Mais La Jeune Fille à la Perle, c’est également un hommage à Vermeer, peintre émérite au talent certain et à la technique si laborieuse. Son travail, tel qu’il nous est décrit, est long, fastidieux et habité à la fois. Par l’intermédiaire de Griet, nous entrons dans un monde à part, un monde artistique mais pourtant toujours associé à l’idée de l’argent. Si les tableaux de Vermeer fascinent et sont appréciés par un certain cercle, ils doivent avant tout permettre au peintre et à sa très nombreuse famille de survivre. Et comme il peint très peu… C’est là qu’intervient le lubrique et intéressé Van Ruijven, personnage détestable et pourtant ambivalent car mécène du peintre. La pauvreté, elle existe chez Griet également, mais sous une autre forme. Synonyme de souffrance, elle entre également dans le cadre de la religion, si austère et si présente dans la vie de cette famille. Si on pousse Griet dans les bras de Pieter, le fils du boucher et beau garçon de surcroît, c’est aussi parce qu’il assurerait la subsistance de la famille…Perdue entre ces deux hommes Pieter, qui la ramène à la vie réelle, et Vermeer, si fascinant et si mystérieux, Griet évolue et quitte son corps et ses pensées d’enfant. La relation qu’ils entretiennent, à la fois platonique et purement sensuelle, trouble et questionne. La lente progression de cette dernière attise la curiosité et nous entraîne sans mal le long des nombreux chapitres qui composent le roman.

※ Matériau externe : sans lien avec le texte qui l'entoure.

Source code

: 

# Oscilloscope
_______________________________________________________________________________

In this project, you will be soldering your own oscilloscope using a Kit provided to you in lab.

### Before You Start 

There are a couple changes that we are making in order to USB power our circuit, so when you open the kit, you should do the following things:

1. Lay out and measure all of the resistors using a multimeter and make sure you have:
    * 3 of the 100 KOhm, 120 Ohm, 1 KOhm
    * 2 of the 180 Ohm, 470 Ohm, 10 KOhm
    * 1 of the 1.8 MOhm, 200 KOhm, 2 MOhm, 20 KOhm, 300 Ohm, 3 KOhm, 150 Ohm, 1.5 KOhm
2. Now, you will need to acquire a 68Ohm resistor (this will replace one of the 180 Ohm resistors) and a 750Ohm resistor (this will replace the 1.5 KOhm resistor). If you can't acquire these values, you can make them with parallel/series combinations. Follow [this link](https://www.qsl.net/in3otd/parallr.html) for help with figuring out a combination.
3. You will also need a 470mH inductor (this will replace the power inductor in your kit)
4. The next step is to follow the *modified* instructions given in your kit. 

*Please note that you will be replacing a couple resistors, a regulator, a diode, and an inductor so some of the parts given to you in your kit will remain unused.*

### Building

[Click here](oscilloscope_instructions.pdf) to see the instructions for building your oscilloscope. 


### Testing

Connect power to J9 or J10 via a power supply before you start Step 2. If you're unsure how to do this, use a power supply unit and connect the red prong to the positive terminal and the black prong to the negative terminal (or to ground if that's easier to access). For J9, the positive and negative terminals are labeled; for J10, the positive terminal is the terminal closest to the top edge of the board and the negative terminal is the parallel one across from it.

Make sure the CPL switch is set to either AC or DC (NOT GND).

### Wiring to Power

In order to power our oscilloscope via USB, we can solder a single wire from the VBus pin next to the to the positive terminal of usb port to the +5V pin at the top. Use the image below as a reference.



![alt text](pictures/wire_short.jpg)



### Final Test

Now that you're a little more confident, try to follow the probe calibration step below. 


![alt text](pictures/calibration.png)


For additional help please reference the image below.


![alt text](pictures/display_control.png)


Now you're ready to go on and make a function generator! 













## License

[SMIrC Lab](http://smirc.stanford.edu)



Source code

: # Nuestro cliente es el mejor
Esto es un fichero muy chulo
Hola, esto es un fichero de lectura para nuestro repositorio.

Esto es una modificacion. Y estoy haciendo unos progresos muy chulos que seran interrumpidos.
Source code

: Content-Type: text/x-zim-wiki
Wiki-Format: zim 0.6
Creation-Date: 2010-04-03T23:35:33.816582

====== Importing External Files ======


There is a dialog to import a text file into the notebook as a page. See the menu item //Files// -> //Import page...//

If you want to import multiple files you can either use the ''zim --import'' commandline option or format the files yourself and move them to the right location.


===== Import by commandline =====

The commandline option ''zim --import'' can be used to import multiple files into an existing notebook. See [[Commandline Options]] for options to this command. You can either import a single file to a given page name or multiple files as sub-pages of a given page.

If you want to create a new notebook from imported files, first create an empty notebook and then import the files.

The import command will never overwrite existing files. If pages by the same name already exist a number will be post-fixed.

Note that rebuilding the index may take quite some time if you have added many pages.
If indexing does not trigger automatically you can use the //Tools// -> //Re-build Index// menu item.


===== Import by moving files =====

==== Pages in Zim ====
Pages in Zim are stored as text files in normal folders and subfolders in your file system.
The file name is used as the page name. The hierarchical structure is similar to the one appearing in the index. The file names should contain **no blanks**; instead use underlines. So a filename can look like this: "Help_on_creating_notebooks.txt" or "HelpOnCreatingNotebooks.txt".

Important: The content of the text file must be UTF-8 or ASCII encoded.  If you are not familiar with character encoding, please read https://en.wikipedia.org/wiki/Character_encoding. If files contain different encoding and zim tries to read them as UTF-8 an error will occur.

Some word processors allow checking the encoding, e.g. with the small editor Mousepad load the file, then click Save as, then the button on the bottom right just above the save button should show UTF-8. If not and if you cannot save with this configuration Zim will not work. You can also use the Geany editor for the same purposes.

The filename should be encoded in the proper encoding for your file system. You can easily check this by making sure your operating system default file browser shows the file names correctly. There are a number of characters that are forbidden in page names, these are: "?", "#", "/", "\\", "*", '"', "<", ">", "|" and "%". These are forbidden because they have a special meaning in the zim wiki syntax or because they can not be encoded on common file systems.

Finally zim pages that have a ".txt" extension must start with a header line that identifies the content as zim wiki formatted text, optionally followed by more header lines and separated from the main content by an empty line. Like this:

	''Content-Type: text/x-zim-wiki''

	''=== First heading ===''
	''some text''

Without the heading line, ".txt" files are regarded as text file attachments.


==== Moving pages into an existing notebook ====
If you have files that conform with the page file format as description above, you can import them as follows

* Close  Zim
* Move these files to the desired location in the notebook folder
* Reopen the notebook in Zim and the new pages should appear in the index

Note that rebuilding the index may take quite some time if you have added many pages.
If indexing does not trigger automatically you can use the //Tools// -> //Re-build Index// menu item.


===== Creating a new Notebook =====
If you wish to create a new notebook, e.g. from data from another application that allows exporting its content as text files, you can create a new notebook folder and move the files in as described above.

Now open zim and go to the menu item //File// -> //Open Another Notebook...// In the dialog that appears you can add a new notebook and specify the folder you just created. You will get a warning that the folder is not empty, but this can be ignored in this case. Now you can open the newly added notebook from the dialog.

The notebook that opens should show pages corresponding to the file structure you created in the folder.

La Jeune Fille à la Perle est pourtant au-delà du roman d’amour. Si les romances s’esquissent, elles ne sont pas le propos principal du livre où l’art et la peinture en particulier, la religion et les différences de classe sont également au programme. Restent également les magnifiques descriptions de Delf où est bon d’aller se perdre aux côtés de Griet.